Il se redressa et manqua de tomber en arrière. Grace l'observa avec la patience que l'on réservait généralement aux attardés mentaux.

Bon, d'accord, dit-elle. Donc même si la police n'est plus dans le coup, toi, tu l'es toujours ?

Allons, Gracie, toi et moi... on n'avait pas besoin de ces losers, dit-il en affectant d'être sérieux.

Grace serra les lèvres et ne dit rien.

Maintenant, que dirais-tu de me laisser reprendre les commandes de la librairie ?

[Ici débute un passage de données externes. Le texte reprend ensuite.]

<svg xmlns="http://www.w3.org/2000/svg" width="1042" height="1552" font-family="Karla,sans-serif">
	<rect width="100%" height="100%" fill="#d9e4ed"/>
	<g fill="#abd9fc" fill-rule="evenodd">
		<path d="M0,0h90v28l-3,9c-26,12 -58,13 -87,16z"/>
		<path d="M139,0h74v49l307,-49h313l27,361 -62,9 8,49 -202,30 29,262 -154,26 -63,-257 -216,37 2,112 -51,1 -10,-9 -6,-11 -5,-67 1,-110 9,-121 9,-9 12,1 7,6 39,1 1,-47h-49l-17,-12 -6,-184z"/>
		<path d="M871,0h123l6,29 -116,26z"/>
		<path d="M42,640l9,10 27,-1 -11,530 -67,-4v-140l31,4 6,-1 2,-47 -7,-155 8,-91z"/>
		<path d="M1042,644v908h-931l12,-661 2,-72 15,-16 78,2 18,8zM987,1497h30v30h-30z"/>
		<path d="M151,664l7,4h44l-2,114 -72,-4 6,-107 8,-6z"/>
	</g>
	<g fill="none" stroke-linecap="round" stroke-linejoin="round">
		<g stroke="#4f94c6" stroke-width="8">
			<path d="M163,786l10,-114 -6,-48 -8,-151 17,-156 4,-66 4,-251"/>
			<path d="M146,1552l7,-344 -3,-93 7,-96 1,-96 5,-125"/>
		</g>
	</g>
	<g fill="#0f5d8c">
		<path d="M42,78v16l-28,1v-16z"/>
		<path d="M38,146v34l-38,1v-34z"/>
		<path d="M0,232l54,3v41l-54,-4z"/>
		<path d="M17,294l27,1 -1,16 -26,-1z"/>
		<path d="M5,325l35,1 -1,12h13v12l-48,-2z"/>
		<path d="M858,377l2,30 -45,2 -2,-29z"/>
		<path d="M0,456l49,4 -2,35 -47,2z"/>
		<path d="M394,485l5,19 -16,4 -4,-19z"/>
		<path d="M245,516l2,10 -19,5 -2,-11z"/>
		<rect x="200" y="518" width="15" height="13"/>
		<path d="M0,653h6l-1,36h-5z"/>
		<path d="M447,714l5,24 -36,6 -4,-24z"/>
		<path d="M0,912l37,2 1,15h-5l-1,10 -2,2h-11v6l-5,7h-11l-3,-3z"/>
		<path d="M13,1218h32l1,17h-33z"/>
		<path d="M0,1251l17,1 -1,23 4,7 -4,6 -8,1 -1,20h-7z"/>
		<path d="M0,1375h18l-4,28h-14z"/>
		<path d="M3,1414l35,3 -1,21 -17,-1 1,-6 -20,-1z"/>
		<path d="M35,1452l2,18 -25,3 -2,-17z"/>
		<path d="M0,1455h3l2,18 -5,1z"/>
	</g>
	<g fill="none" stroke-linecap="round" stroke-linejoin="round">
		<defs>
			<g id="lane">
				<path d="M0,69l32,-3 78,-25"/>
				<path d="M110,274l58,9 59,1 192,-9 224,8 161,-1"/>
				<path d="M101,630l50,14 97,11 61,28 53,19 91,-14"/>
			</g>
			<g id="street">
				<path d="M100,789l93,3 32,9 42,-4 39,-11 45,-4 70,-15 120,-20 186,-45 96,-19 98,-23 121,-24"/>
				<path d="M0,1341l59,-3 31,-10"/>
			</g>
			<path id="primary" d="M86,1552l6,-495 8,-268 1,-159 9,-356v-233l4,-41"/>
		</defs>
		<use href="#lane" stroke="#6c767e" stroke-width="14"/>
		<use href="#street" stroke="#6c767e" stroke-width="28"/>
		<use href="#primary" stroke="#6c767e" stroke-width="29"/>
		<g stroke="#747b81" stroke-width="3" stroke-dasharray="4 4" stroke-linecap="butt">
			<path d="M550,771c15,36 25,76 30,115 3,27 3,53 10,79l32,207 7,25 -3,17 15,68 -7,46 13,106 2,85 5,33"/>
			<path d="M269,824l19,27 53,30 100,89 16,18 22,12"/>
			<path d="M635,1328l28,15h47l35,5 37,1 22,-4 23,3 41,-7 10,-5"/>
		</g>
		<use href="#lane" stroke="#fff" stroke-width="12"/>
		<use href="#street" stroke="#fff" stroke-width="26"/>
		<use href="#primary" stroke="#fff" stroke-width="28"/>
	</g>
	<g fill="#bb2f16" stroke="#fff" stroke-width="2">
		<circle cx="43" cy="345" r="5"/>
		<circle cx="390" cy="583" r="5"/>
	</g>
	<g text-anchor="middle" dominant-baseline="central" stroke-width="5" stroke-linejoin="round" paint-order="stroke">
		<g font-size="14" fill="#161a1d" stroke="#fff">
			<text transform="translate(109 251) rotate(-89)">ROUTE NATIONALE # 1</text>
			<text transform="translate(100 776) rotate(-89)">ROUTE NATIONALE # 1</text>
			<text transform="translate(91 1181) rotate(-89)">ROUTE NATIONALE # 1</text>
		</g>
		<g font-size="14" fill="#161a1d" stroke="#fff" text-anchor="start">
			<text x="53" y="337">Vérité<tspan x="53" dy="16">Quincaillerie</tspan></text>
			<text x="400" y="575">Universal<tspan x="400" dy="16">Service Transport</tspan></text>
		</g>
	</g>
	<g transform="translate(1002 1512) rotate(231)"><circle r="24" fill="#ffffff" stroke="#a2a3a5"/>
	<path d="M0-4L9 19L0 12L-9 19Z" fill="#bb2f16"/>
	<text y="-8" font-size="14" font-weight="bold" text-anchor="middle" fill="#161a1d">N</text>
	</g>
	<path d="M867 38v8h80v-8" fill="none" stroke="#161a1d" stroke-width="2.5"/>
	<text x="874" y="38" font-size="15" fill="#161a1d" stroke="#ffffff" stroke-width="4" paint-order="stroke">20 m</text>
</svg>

Mais ma journée ne se finit que dans une heure !

Allez, je suis peut-être un écrivain de merde, mais je sais encore vendre des livres. Vas-y.

Grace secoua la tête, visiblement atterrée par le comportement de Gabriel, mais elle rassembla docilement ses affaires et se prépara à s'en aller. Elle s'arrêta après avoir mis son manteau pour le regarder encore une fois avec perplexité.

Tu vas bien ?

Comme le Roi Pêcheur dans son harem de saumons. Allez, file maintenant, dit-il avec un large sourire.

Grace s'enfuit.

Gabriel la regarda partir à travers la vitrine, avec un rire qui ne cessa de monter jusqu'à paraître franchement dément, même selon ses critères.

 

* * *

 

Malia ? murmura-t-il.

Le téléphone était au creux de son cou. Il était presque minuit et il s'était juré de ne pas utiliser le numéro privé qu'elle lui avait donné, pas si vite, pas si précipitamment, mais son corps était lourd après sa seconde douche et la simple pression des draps lui donnait des courbatures.

Gabriel ?

Désolé d'appeler si tard.

Tu ne trouves pas le sommeil ?

Non.

Moi non plus, soupira-t-elle. Viens.

J'arrive.

Il raccrocha, enfila le premier jean qu'il réussit à trouver dans le noir, et tituba jusqu'à la porte d'entrée.